● Texte extrait:
________________________

CHOIX (libre)
Nous choisissons généralement de devenir ce que nous n’avons pas le pouvoir de ne pas être.
DÉSESPOIR
Le désespoir poli, pas trop mon truc. Son vrai nom me semble être résignation. J’ai plutôt le désespoir malpoli, rugueux et révolté. Je rue dans les brancards, hurle, griffe, mords et finis par sortir du trou. Pas question de me résigner : mon désespoir, je veux au moins le faire partager !
FEMMES
J’aime beaucoup trop les femmes pour être un grand séducteur.
GLOIRES (fausses)
Prendre des esbroufeurs sans conscience ni talent comme les Klein, les Warhol, les Koons pour des créateurs, c’est le fait d’une société si déboussolée et si incapable de se renouveler qu’elle ne sait plus à quel malsain se vouer.

________________________

● Données fournies:
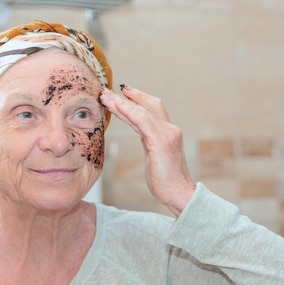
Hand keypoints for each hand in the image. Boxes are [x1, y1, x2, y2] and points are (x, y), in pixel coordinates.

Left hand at [100, 86, 195, 216]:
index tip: (123, 92)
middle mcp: (169, 129)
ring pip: (141, 111)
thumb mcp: (155, 156)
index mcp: (168, 133)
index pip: (153, 109)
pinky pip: (141, 120)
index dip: (138, 99)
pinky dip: (128, 111)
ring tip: (104, 96)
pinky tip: (116, 105)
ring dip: (121, 102)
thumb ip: (150, 143)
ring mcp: (166, 134)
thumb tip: (141, 136)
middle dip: (129, 96)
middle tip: (107, 91)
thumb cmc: (166, 181)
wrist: (179, 193)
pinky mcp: (160, 141)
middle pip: (149, 104)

________________________

● Travail à faire: Recopiez sans rien changer le passage du texte extrait qui va de « Prendre des esbroufeurs » à « malsain se vouer. ».

● Solution ci-dessous:
Prendre des esbroufeurs sans conscience ni talent comme les Klein, les Warhol, les Koons pour des créateurs, c’est le fait d’une société si déboussolée et si incapable de se renouveler qu’elle ne sait plus à quel malsain se vouer.